Suppose I'm given a polar equation $(r,\theta)$ where $r$ is a function of $\theta$. I want to know the geometric interpretation of $\frac{dr}{d\theta}$ to the slope of the curve generated by the equation.
I'm aware that $x = r(\theta)*Cos(\theta)$ and $y = r(\theta)*Sin(\theta)$ such that we can find the slope of the curve from: $$\frac{dy}{dx} = \frac{\frac{dr}{d\theta}*Sin(\theta)+r*Cos(\theta)}{\frac{dr}{d\theta}*Cos(\theta)-r*Sin(\theta)}$$
Are there more geometric significance from $\frac{dr}{d\theta}$ to the curve beyond just how "fast" $r(\theta)$ shinks or expands from the origin?

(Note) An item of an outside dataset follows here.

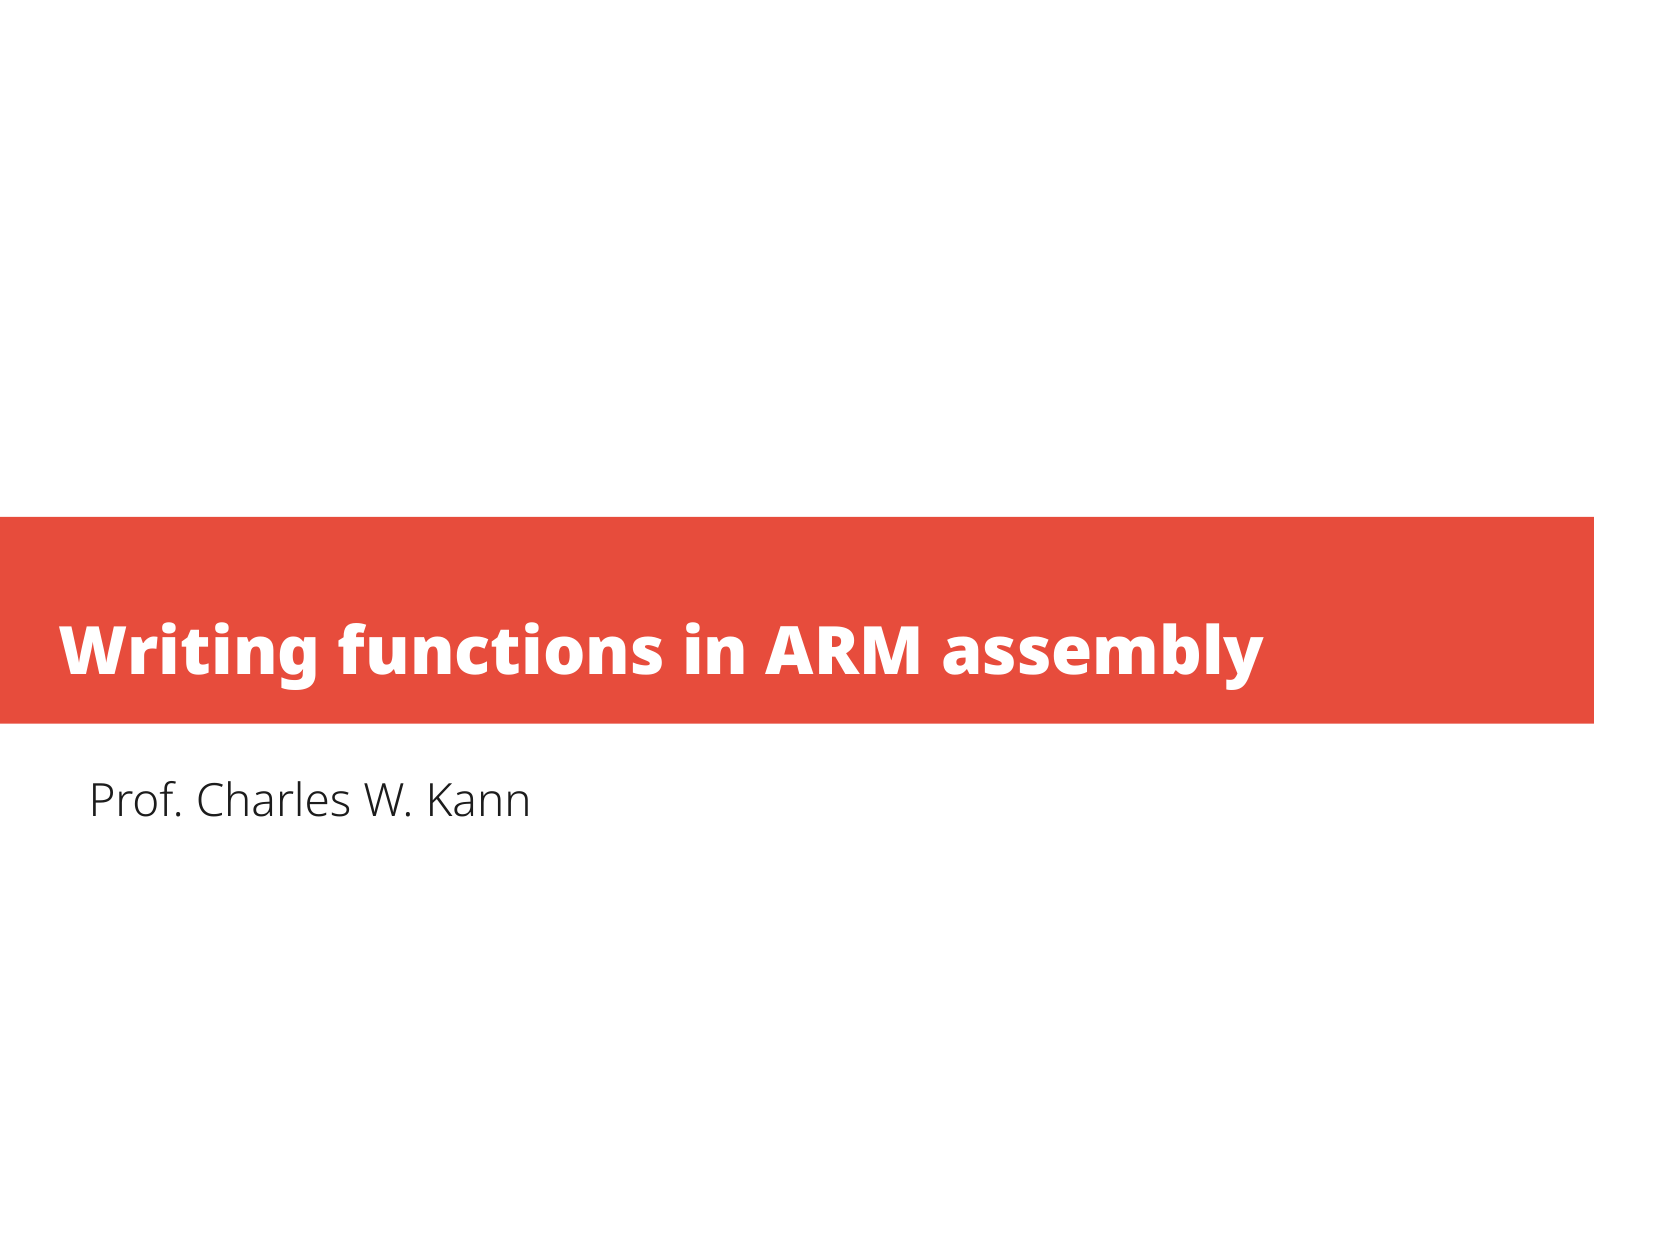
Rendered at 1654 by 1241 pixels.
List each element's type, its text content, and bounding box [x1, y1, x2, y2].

title Writing functions in ARM assembly [58, 546, 1594, 695]
subtitle Prof. Charles W. Kann [88, 767, 1594, 1182]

Knowing $\frac{dy}{dx}$ just from looking at the curve, are there methods to estimate $\frac{dr}{d\theta}$ beyond plugging in the equation above or converting $r(\theta)*Cos(\theta) \rightarrow x$ and $r(\theta)*Sin(\theta) \rightarrow y$
Draw a particle in the plane at a point with polar coordinates $(r_0,\theta_0)$, and draw the circle $x^2+y^2=r_0^2$. Now allow the particle to move along a curve $(r(t),\theta(t))$ for a small time $\Delta t$ such that from $t\rightarrow t+\Delta t$, the curve is approximately linear and the polar coordinates are now $(r_0+\Delta r,\theta_0+\Delta \theta)$.
If you do this the curve makes an angle $\alpha$ with the circle $x^2+y^2=r_0^2$ and if you draw the picture you will see that
$$\tan\alpha=\frac{\Delta r}{r_0\cdot \Delta \theta}\Rightarrow \frac{dr}{d\theta}\approx r\tan \alpha.$$
If you can't draw this picture get back to me.